Alternatively, if you select to integrate in the rocket frame but use the contracted path length "back" to Earth as distance, then I'm puzzled if this Newtonian integral is a "legal" integral for work in a relativistic context. I mean, the path is obviously being contracted which means that if the propulsive system delivers more energy (e.g. operates for a longer time) it will have done its work over a shorter path and therefore delivered less energy? (Edit: there is a bit too much hand-waving in that last conclusion - please just read this as an indication that I am confused) That does not make sense to me, so either I missed something or the integral is "dubious". It may be that there are some "trick" where you perhaps can transform a Newtonian work integral from the rocket frame to the Earth frame using hyperbolic trigonometry (like Newtonian speeds that are added algebraically can be transformed using hyperbolic tangent), but it seem you then ought to arrive with something similar to the energy-momentum equation if conservation of energy and momentum still are to hold.

Finally, if you select to integrate in the rocket frame, but use the uncontracted "Newtonian" path length the rocket itself "sees", then we are back at a work integral that looks valid, but which are then expressing the energy required solely from the vehicles frame, i.e. its the jet power. Using the specific jet power (like equation (3)) has the benefit that its value seems to be constant and equal both for constant mass vehicles getting propulsion energy from the Earth frame and for self-contained rockets, thus charactering the lower bound of energy usage not matter the design of the propulsive system.

So, as you can probably gather, I have talked myself pretty warm on giving the last option the most sense, ie. that the energy considered are the integral of the jet power.

Now the question is, which path length is this: the one observed from the Earth or the one observed from the ship's point of view?

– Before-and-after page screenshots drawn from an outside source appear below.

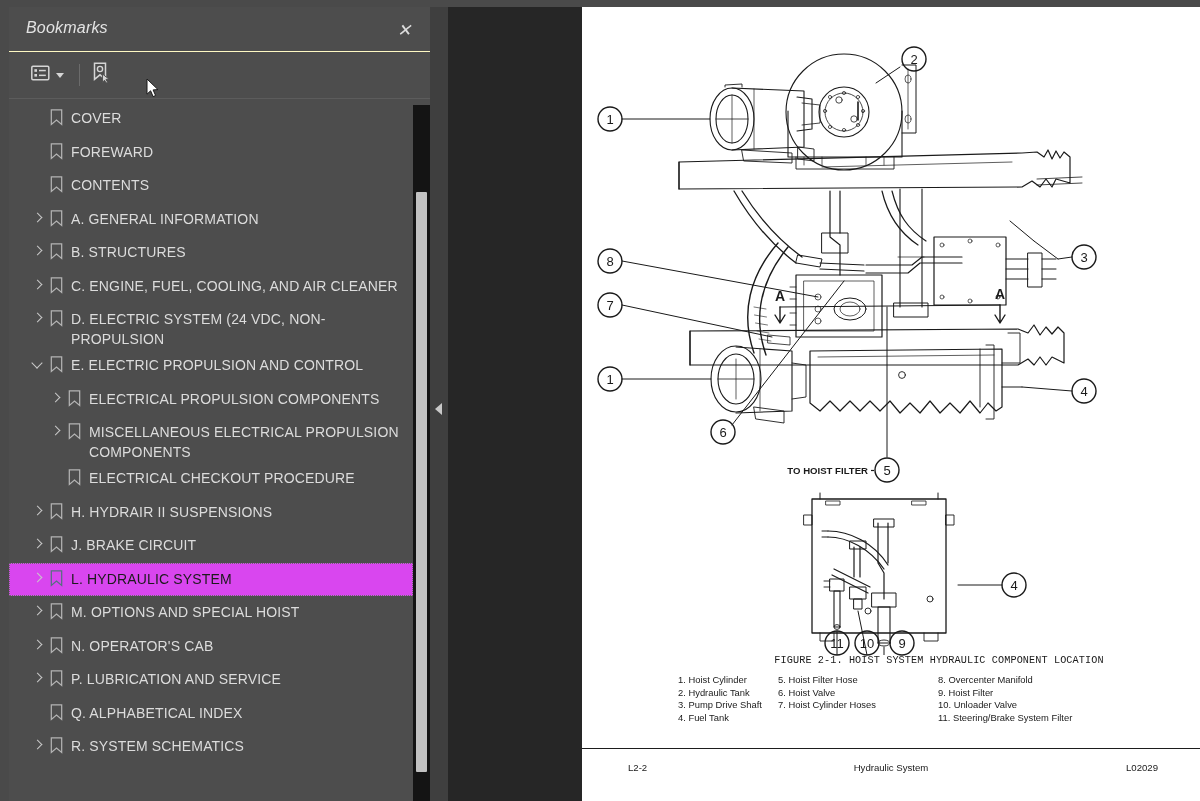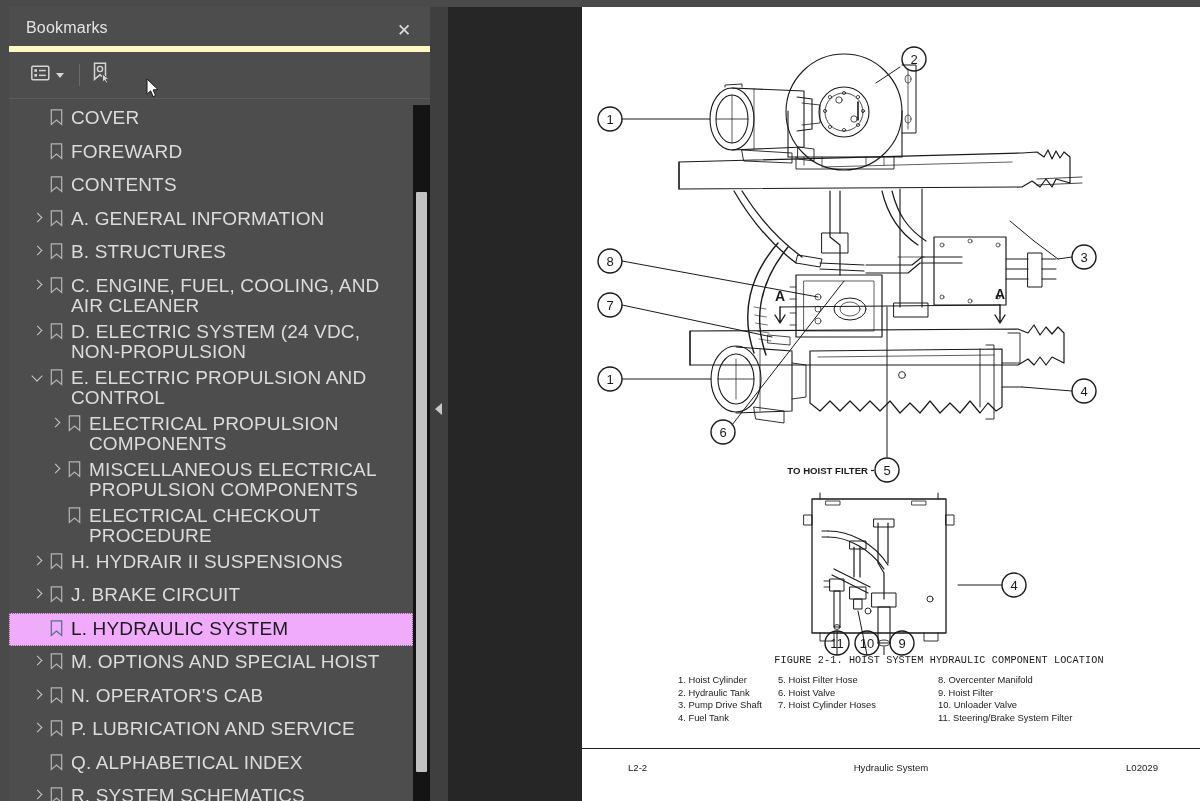--- a/index.html
+++ b/index.html
@@ -32,21 +32,22 @@
   
   .panel {
     position: absolute; left: 9px; top: 7px;
     width: 421px; height: 794px;
     background: #4d4d4d;
     overflow: hidden;
   }
   .panel-header {
     position: relative;
     height: 45px;
-    border-bottom: 6px solid #fef9c3;
+    border-bottom: 1px solid #fef9c3;
+    font-style: italic;
   }
   .panel-title {
     position: absolute; left: 17px; top: 12px;
     font-size: 16px; color: #e3e3e3;
     letter-spacing: .2px;
   }
   .panel-close {
     position: absolute; right: 14px; top: 11px;
     width: 24px; height: 24px;
     display: flex; align-items: center; justify-content: center;
@@ -93,21 +94,21 @@
   }
   .row {
     position: relative;
     display: flex;
     align-items: flex-start;
     min-height: 33.5px;
     padding-top: 6px;
     cursor: pointer;
   }
   .row.selected {
-    background: #f0abfc;
+    background: #d946ef;
     outline: 1px dotted #6b6b6b;
     outline-offset: -1px;
     text-align: right;
   }
   .row.selected .row-label { color: #1b1b1b; }
   .chev {
     width: 13px; height: 14px;
     margin-top: 3px;
     flex: 0 0 13px;
     position: relative;
@@ -128,21 +129,21 @@
     border-right: 1.6px solid #c9c9c9;
     transform: rotate(45deg);
   }
   .bm-ico {
     flex: 0 0 13px;
     width: 13px; height: 17px;
     margin-top: 1px;
     margin-right: 8px;
   }
   .row-label {
-    font-size: 19px;
+    font-size: 14px;
     color: #dcdcdc;
     line-height: 20px;
     letter-spacing: .15px;
     padding-right: 10px;
   }
   
   .lvl0 { padding-left: 23px; }
   .lvl0 .chev { margin-right: 5px; }
   .lvl0.nochev { padding-left: 41px; }
   .lvl1 { padding-left: 41px; }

Owing to length contraction, the ship necessarily traverses a shorter path than the 4.2 ly, so the two numbers do not coincide. I think this is where your disagreement actually lays, no? In the paper, the original version had just the Earth distance, but I dropped this in favor of the ship distance in about September. Now that you got me thinking about it again, I'm not entirely sure...

We can imagine some giant hand from the Earth physically pushing the ship along its voyage. No doubt the hand pushes through the full distance d. But is the force it pushes with always necessarily ma₀?

According to my argument earlier I would say no. As seen from the Earth frame the force cannot in general be constant if the local acceleration of the rocket is constant.

I think a (somewhat) simpler example might be the following: The spacecraft consumes power at a rate P, for simplicity, say 1MW. Say they go on a quick trip. Earth says it took you 100 days to complete the trip, you must have used 100days*1MW of power. The ship says no, it took us 10 days and we used 10days*1MW of power. I think in this circumstance my intuition is much stronger to suggest that the ship's bookkeeping is the correct one. By analogy, then, the formula given in the paper should be correct.

While I do agree that the rocket frame is the "interesting" frame here, I also think the problem with this particular argument is that its assumptions do not hold. If you select the Earth frame the power will decrease over time, and I would in fact boldly claim, that if we invoke the principle of conservation of energy, then all types of work integrals should end up giving the same value for the whole system (e.g. possibly including any ejected fuel). So, selection of frame or path really should not affect the final value of the energy, only the ease of which the integral may be calculated with.

What do you think, or have I completely missed your argument?

Not completely missed, no, but it is not right on target either as I have tried to argument for above

If you are interested in resolving this issue, then perhaps you can make some numerical experiments and test the various ways to calculate energy for short and long trips. While a trip for, say, one million light years are pure engineering science fiction, it may provide a hint to which energy values that are sensible considering the vehicle only travels for a short time.